Learning-based Robot Navigation
Introduction to Deep Learning
Abstract: We introduce a unified learning-based framework for real-time autonomous navigation in complex environments, integrating perception and path planning into a single pipeline. Building upon the iPlanner, an end-to-end policy planning model originally developed for ground robots, we adapt its Bi-Level Optimization (BLO) process for efficient navigation, creating safe and dynamically feasible trajectories through an improved state representation and incorporating spatiotemporal dependencies within the network. Central to our approach is the application of a pre-trained Convolutional Variational Autoencoder (CVAE) which efficiently extracts crucial features from depth images and simultaneously mitigates high-frequency noise. The low-dimensional rich information is fused with an expanded goal representation to feed downstream planning tasks. We exploit the spatio-temporal sequential nature of the planning task with Long short-term memory (LSTM) networks to generate an extended sequence of keypoint paths.
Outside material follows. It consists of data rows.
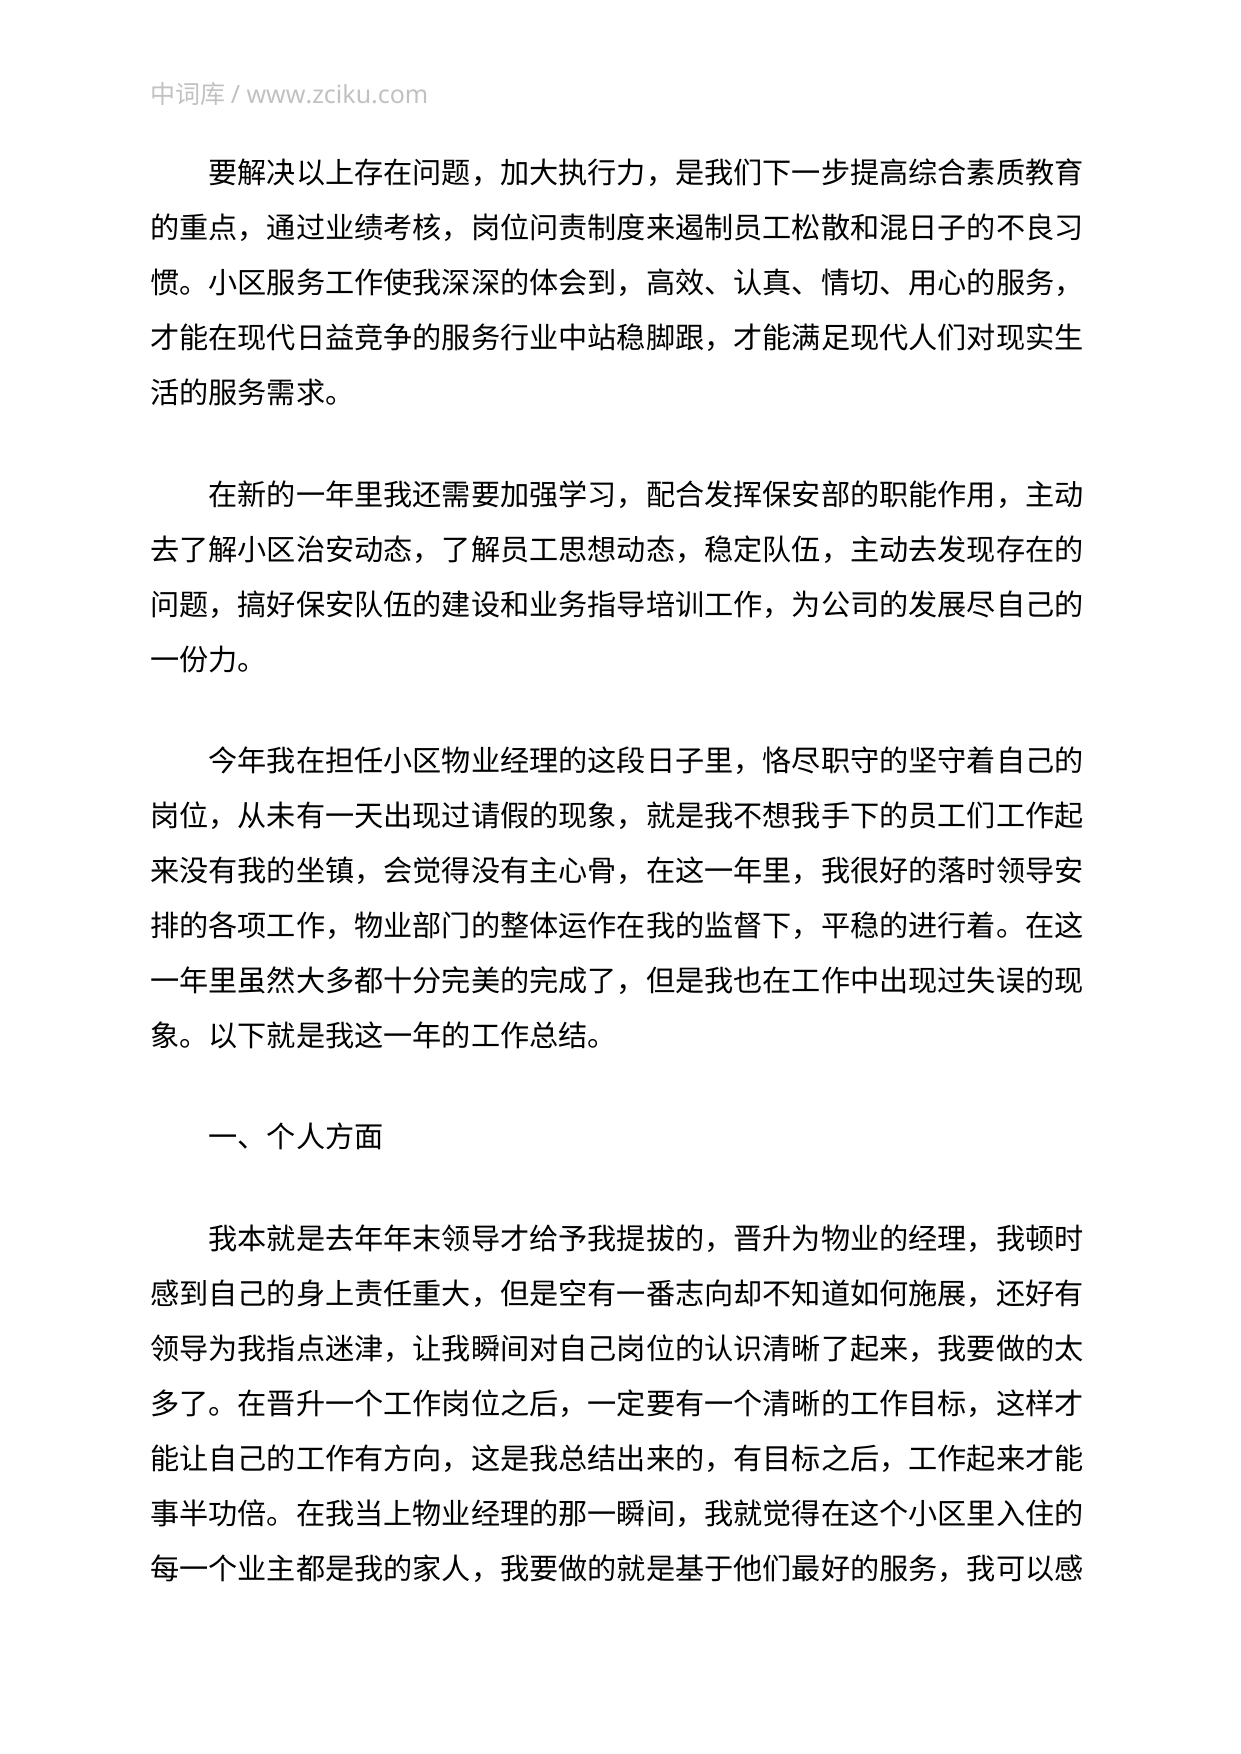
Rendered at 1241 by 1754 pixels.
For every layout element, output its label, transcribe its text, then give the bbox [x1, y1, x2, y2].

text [150, 1216, 1090, 1587]
text 一、个人方面 [150, 1114, 1090, 1156]
text 今年我在担任小区物业经理的这段日子里，恪尽职守的坚守着自己的岗位，从未有一天出现过请假的现象，就是我不想我手下的员工们工作起来没有我的坐镇，会觉得没有主心骨，在这一年里，我很好的落时领导安排的各项工作，物业部门的整体运作在我的监督下，平稳的进行着。在这一年里虽然大多都十分完美的完成了，但是我也在工作中出现过失误的现象。以下就是我这一年的工作总结。 [150, 738, 1090, 1054]
text 要解决以上存在问题，加大执行力，是我们下一步提高综合素质教育的重点，通过业绩考核，岗位问责制度来遏制员工松散和混日子的不良习惯。小区服务工作使我深深的体会到，高效、认真、情切、用心的服务，才能在现代日益竞争的服务行业中站稳脚跟，才能满足现代人们对现实生活的服务需求。 [150, 150, 1090, 412]
text 在新的一年里我还需要加强学习，配合发挥保安部的职能作用，主动去了解小区治安动态，了解员工思想动态，稳定队伍，主动去发现存在的问题，搞好保安队伍的建设和业务指导培训工作，为公司的发展尽自己的一份力。 [150, 471, 1090, 678]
Our loss function uses the optimization process to prioritize the safety and dynamic feasibility of the paths generated. We train our model entirely in simulated environments, employing various data augmentation techniques to reduce the sim2real gap. We present the results of our ablation study for our pre-trained CVAE, trained our end-to-end pipeline, and show comparable results to iPlanner while succeeding in cases where large obstacles are present. Finally, we set the stage for future hardware implementation.
Our sumitted report is available here: Submitted Report
The code repository is available here (fork of baseline): Github Repository - BabyNet
For my Introduction to Deep Learning class project, taught by Pr. Bhiksha Raj, we tackled the improvement of a recent paper (iPlanner paper) for real-time autonomous navigation in complex environments, integrating perception and path planning into a single pipeline. In particular, I focused our efforts on a specific failure case:
To do so, we tried to improve the state representation within the network as well as incorporating the planning task logic ithin the network. We replaced the decoding block with a pre-trained Convolutional Variational Auto Encoder, providing an effective low-dimensional latent space for feature extraction used by all downstream planning tasks. We representent spatiotemporal dependencies of the planning task through an Long Short-Term Memory-based (LSTM) sequence generator that are then projected to coordinates space.